The results of our study indicate that the role of D-dimer for the screening of DVT in Asian patients with acute ischemic stroke may be limited. Studies using D-dimer to screen for DVT showed a very low rate of DVT in Asian patients with acute ischemic stroke [20]. Therefore, the use of LEUS may be more appropriate in selected high-risk patients. LEUS for the detection of DVT also has the benefits of no radiation hazard and cost-effectiveness in comparison with computerized tomography venography. High-risk patients are those with a severe neurological deficit or immobilization, and acute ischemic stroke patients with a low D-dimer level should not be presumed to be free of DVT [21]; in our study, more than 60% of patients with DVT showed a normal D-dimer level. Furthermore, performing LEUS on these patients provided additional information on the size, chronicity, and degree of occlusion of the thrombus, which may help in determining the management of DVT in patients with acute ischemic stroke. However, LEUS is observer dependent and still has limitations in detecting DVT in the pelvic or calf area in comparison to computerized tomography venography [12]. Therefore, the evaluation for detecting DVT in acute ischemic stroke patients may be individualized.

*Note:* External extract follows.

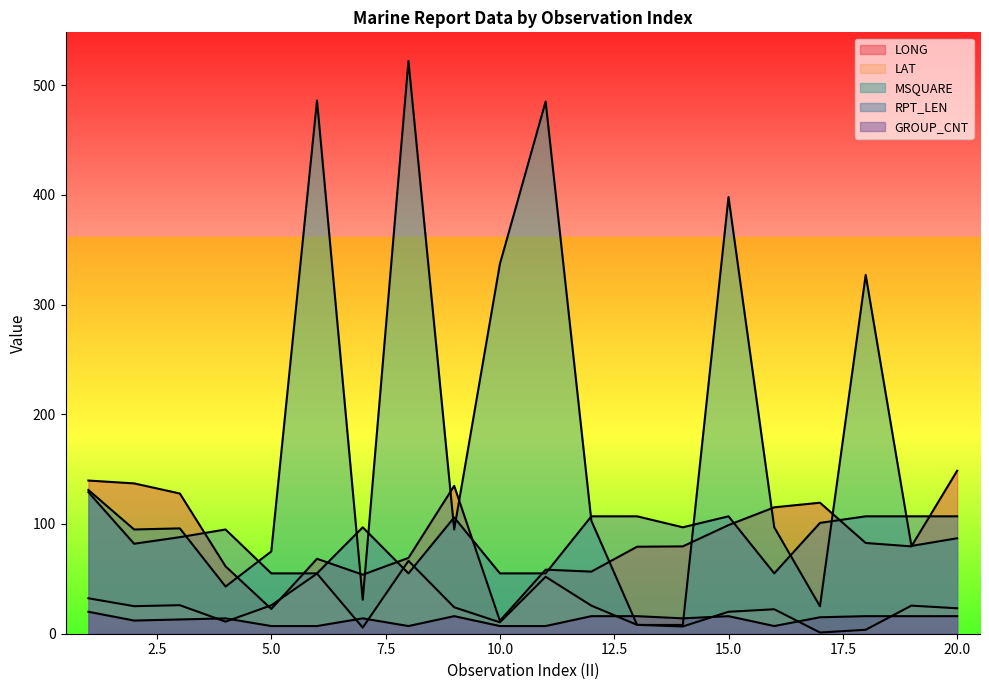

What is the spread (max minus min) of values at 20?

132.5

Furthermore, in those with high risk DVT, prophylaxis with intermittent pneumatic compression, unfractionated heparin or low-molecular weight heparin must be also individualized based on the risk of intracerebral hemorrhage [22].

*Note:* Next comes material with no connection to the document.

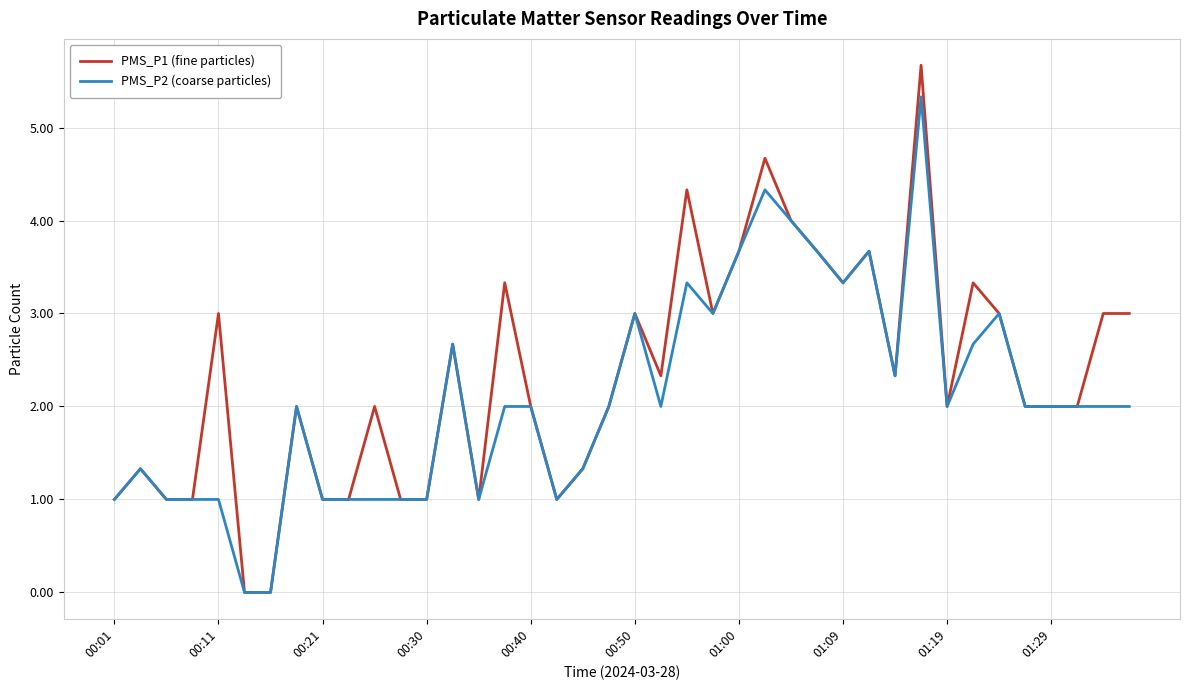

List the series in order of their peak value, highest first.

PMS_P1 (fine particles), PMS_P2 (coarse particles)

Our study has several limitations, including those stemming from the small sample size from a single center. The LEUS was performed within 3 days from admission, which is a very early period, and the prevalence of DVT may have increased if the LEUS was performed later on after the index stroke, and the relative power of the predictors could also have been different. Furthermore, we only checked D-dimer on the day after admission, and did not make any follow-up checks. The usefulness of D-dimer at follow-up was observed in a former study [9]. Third, patients with distal DVT, for which the clinical implication is still controversial, were included in this study. Finally, only a limited number of patients received intermittent pneumatic compression, as it was not commonly used during the study period. The results may differ under a more aggressive care to prevent DVT in those with high risk patients.

Conclusion

Despite these limitations, our study shows that the prevalence of DVT is considerable in Asian patients with acute ischemic stroke. High neurological severity, but not the D-dimer level, was associated with the presence of DVT. Therefore, the role of D-dimer for screening for DVT in Asian patients with acute ischemic stroke may be limited, and LEUS should be considered for those patients with severe neurological deficit or immobilization.